> I've implemented a trigger and a function in a database "X" on a table "son", that need check the consistency of the virtual FK present in a "parent" table in a database "A"... external to the former, naturally on the same SQL server instance. <<
The correct terms in RDBMS are “referenced” and “referencing” tables, not “son” and “parent”; those terms belong to the old network databases. A table can reference itself in RDBMS, and one table can reference reference and vice versa.
Since SQL is a declarative language, we hate triggers. We prefer declarative constructs instead of procedural code. In fact, the only reason the triggers exist in SQL is that the original systems back when I worked on the standards in the 1980s were built on top of existing file and network database systems, so we had no other way to do it. Let’s take a look at what you’ve got.
As an aside, putting prefixes that give metadata in a data element names is considered bad form. We prefer that you tell us what a thing is by its nature, not how it’s used in a particular implementation.

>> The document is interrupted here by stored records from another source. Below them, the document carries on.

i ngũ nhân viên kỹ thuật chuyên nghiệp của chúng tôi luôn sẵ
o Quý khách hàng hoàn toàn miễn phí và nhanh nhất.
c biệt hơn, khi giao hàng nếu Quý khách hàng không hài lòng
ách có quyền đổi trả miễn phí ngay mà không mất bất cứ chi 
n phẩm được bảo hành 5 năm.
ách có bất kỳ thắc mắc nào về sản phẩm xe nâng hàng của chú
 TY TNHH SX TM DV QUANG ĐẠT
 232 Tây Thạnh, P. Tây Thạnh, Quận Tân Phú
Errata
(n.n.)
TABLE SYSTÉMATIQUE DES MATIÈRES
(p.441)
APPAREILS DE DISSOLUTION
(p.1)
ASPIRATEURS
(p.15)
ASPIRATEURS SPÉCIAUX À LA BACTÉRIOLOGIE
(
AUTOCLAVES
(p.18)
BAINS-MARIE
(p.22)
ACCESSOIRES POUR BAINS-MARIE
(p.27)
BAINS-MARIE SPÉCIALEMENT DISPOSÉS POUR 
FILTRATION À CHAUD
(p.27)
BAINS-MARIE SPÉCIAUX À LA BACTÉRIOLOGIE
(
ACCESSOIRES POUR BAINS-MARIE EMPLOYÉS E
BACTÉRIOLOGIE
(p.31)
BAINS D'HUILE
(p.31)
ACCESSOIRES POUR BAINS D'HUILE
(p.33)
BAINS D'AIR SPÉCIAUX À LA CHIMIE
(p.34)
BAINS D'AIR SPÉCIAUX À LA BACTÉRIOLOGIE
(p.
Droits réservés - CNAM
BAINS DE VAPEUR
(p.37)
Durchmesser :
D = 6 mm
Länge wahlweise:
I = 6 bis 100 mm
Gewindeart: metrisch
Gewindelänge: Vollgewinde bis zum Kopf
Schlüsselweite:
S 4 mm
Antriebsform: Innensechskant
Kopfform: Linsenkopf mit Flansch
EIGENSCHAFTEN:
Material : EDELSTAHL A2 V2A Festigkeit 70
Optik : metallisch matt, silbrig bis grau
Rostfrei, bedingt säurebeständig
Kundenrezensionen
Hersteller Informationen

The names of table should also be plural or collective nouns because they model set.
Since identifiers are measured on a nominal scale, they cannot be numerics. They do not measure a volume quantity or magnitude of any kind. This is usually covered in your first class on data modeling
SQL As had declarative referential integrity (DRI) For quite a few years now. We put them into the language as part of getting rid of triggers. We found that update and delete actions were the most common (if I remember that meeting, about 80+ percent of the time).
CREATE TABLE Children
(child_id CHAR(5) NOT NULL PRIMARY KEY,
parent_id CHAR(5) NOT NULL REFERENCES Parents
ON DELETE CASCADE
ON UPDATE CASCADE);
The REFERENCES clause will do your job for you.
CREATE TABLE Parents
(parent_id CHAR(5) NOT NULL PRIMARY KEY,
voce VARCHAR(50)); --useless data element
I cannot figure out exactly what “voce” means in your data model. It appears in two different places and it’s rather oversized. Surely you did careful research before you allocated 50 characters to it. If you don’t protect against oversize columns, you’ll get them. Do not invite garbage to your schema
You might also want to see how the insertion statement has changed the language in the last 20 years. We now use table constructors, so the optimizer can put things in place. Why are you using the original Sybase row constructor, with the old SELECT..UNION syntax? However, one huge problem is that what you posted for your insertion statement has a duplicate row! This means it’s not a table. This is by definition!! Let’s remove the redundant duplicates that you put in:
INSERT INTO Children
VALUES
(‘01’, ‘01’, 'Not Exists'),
(‘01’, ‘02’, 'Exists'),
(‘01’, ‘03’, ‘Exists');
In short, you’ve done the wrong thing and done it badly.